Fifty-eight SLE patients were randomly assigned to receive 1, 10, or 50 mg of LJP-394 or placebo by IV injection. After a 2-month pretreatment period, the drug or placebo were started also randomly administered at weekly, biweekly, or monthly intervals for a total of 16 weeks. These were followed by a 2-month posttreatment period. The study revealed dose-related decreases in anti-DNA antibodies caused by LJP-394. Thus, patients who received 50 mg of LJP-394 had reduction of 38.1% and 37.1% at weeks 16 and 24, respectively. Little or no decrease was noted on the 1 mg dose or in any doses given monthly or biweekly. Weekly administration of 10 mg of LJP-394 resulted in a 29.3% decrease of anti-DNA titers at week 24. Adverse effects were comparable in the placebo and LJP-394 treatment group.

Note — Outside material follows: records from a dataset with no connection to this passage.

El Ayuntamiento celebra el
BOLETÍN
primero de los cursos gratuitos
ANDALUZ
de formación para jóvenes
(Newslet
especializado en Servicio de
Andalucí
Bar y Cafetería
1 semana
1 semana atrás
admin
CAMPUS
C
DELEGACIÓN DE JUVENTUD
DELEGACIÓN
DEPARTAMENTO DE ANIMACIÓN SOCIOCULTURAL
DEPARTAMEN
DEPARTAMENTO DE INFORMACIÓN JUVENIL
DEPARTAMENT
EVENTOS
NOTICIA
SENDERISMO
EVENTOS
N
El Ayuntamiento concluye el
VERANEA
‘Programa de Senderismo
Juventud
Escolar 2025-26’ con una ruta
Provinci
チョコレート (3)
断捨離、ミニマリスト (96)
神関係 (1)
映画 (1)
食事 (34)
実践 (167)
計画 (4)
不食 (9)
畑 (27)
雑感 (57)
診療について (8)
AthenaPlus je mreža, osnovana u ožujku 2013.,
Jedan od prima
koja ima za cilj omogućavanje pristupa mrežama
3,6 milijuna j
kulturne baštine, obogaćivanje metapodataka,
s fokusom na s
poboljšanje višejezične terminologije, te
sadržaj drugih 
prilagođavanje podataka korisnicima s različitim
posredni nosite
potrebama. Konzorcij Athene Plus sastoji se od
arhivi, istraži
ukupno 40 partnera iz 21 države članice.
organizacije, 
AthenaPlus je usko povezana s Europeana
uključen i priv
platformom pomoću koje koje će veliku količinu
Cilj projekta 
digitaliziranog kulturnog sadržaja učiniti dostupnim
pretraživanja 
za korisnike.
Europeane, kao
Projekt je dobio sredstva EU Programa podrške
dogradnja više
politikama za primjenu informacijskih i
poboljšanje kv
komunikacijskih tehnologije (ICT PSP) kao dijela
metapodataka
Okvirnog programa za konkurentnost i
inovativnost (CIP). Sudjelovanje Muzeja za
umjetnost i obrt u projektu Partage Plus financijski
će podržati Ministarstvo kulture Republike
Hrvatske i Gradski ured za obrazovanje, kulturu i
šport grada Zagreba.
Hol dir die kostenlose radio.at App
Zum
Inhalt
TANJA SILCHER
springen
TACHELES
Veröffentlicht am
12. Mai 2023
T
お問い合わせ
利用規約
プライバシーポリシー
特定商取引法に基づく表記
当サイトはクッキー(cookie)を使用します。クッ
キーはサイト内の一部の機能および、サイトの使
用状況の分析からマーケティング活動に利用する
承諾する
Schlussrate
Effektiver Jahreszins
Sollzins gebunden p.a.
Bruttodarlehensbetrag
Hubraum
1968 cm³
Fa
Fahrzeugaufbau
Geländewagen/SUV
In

This study has been followed by 2 reports. One showed that specific affinity of the anti-DNA for the DNA moieties of LJP-394 at pretreatment was higher than after treatment with 10 or 50 mg of LJP-394 weekly. This suggests a fall of a subgroup of anti-DNA antibodies with high affinity for the 20 base-pair oligonucleotide present in this drug (13). Another study presented at the 64th Annual ACR meeting, Philadelphia, PA, October 2000 studied the potential prevention of renal flares with the use of this compound compared with placebo (14). In this trial, 211 SLE patients with anti-DNA antibodies and a history of renal flare received weekly infusions of 100 mg of LJP-394 or placebo for 16 weeks followed by intermittent dosing with LJP-394 or placebo for 60 weeks. The primary endpoint was renal flare indicated by a >1 gm increase in proteinuria, a two-fold increase in protein in two 24 hour urine collection, a reproducible 20% increase in serum creatinine, or a 2 grade in hematuria with dysmorphic cells. The trial was stopped when an interim analysis showed 19 renal flares in the drug group and 23 in the placebo group. However, when the data were analyzed by the pretreatment affinity of anti-DNA antibodies to the LJP-394 moieties, the time to renal flare was significantly longer in drug-treated patients with high affinity antibodies. It would therefore appear that SLE patients with high affinity antibodies to the oligonucleotides present in LJP-394 could benefit from their administration. Fortunately, these were present in 88% of SLE patients selected for the study.

Although the prognosis of SLE has improved remarkably in the last 2 decades, there are still refinements necessary to currently available forms of treatment. A host of new forms of more effective treatments are looming on the horizon.